Here are some entries. Print them exactly as they are.
____________
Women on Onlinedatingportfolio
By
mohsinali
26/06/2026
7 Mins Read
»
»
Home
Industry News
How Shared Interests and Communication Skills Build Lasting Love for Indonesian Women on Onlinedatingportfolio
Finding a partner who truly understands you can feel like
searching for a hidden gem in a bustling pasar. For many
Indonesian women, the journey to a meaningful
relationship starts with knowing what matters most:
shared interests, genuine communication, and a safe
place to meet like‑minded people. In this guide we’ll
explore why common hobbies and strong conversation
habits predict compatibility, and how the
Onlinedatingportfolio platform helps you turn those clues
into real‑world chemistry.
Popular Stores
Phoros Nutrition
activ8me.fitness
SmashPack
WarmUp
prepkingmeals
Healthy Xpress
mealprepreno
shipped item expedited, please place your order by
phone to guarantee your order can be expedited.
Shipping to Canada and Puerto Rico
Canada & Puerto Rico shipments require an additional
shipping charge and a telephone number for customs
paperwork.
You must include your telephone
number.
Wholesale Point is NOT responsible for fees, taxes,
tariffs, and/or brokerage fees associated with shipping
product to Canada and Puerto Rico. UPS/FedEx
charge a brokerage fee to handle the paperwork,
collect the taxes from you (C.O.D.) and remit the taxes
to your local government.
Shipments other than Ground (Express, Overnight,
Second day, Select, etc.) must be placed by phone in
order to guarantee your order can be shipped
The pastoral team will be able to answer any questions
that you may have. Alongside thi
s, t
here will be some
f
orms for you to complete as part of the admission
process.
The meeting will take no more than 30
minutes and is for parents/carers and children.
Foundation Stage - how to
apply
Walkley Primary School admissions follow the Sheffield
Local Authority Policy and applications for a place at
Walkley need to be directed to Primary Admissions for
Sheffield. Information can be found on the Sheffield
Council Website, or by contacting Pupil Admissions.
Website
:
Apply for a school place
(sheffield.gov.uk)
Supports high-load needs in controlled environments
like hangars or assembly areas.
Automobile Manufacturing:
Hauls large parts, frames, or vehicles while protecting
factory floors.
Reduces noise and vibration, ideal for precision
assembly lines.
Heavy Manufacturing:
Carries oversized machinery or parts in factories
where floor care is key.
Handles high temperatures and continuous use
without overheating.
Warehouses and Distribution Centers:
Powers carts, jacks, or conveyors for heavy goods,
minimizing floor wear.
____________
SOLUTION TO THIS EXERCISE>
Women on Onlinedatingportfolio
By
mohsinali
26/06/2026
7 Mins Read
»
»
Home
Industry News
How Shared Interests and Communication Skills Build Lasting Love for Indonesian Women on Onlinedatingportfolio
Finding a partner who truly understands you can feel like
searching for a hidden gem in a bustling pasar. For many
Indonesian women, the journey to a meaningful
relationship starts with knowing what matters most:
shared interests, genuine communication, and a safe
place to meet like‑minded people. In this guide we’ll
explore why common hobbies and strong conversation
habits predict compatibility, and how the
Onlinedatingportfolio platform helps you turn those clues
into real‑world chemistry.
Popular Stores
Phoros Nutrition
activ8me.fitness
SmashPack
WarmUp
prepkingmeals
Healthy Xpress
mealprepreno
shipped item expedited, please place your order by
phone to guarantee your order can be expedited.
Shipping to Canada and Puerto Rico
Canada & Puerto Rico shipments require an additional
shipping charge and a telephone number for customs
paperwork.
You must include your telephone
number.
Wholesale Point is NOT responsible for fees, taxes,
tariffs, and/or brokerage fees associated with shipping
product to Canada and Puerto Rico. UPS/FedEx
charge a brokerage fee to handle the paperwork,
collect the taxes from you (C.O.D.) and remit the taxes
to your local government.
Shipments other than Ground (Express, Overnight,
Second day, Select, etc.) must be placed by phone in
order to guarantee your order can be shipped
The pastoral team will be able to answer any questions
that you may have. Alongside thi
s, t
here will be some
f
orms for you to complete as part of the admission
process.
The meeting will take no more than 30
minutes and is for parents/carers and children.
Foundation Stage - how to
apply
Walkley Primary School admissions follow the Sheffield
Local Authority Policy and applications for a place at
Walkley need to be directed to Primary Admissions for
Sheffield. Information can be found on the Sheffield
Council Website, or by contacting Pupil Admissions.
Website
:
Apply for a school place
(sheffield.gov.uk)
Supports high-load needs in controlled environments
like hangars or assembly areas.
Automobile Manufacturing:
Hauls large parts, frames, or vehicles while protecting
factory floors.
Reduces noise and vibration, ideal for precision
assembly lines.
Heavy Manufacturing:
Carries oversized machinery or parts in factories
where floor care is key.
Handles high temperatures and continuous use
without overheating.
Warehouses and Distribution Centers:
Powers carts, jacks, or conveyors for heavy goods,
minimizing floor wear.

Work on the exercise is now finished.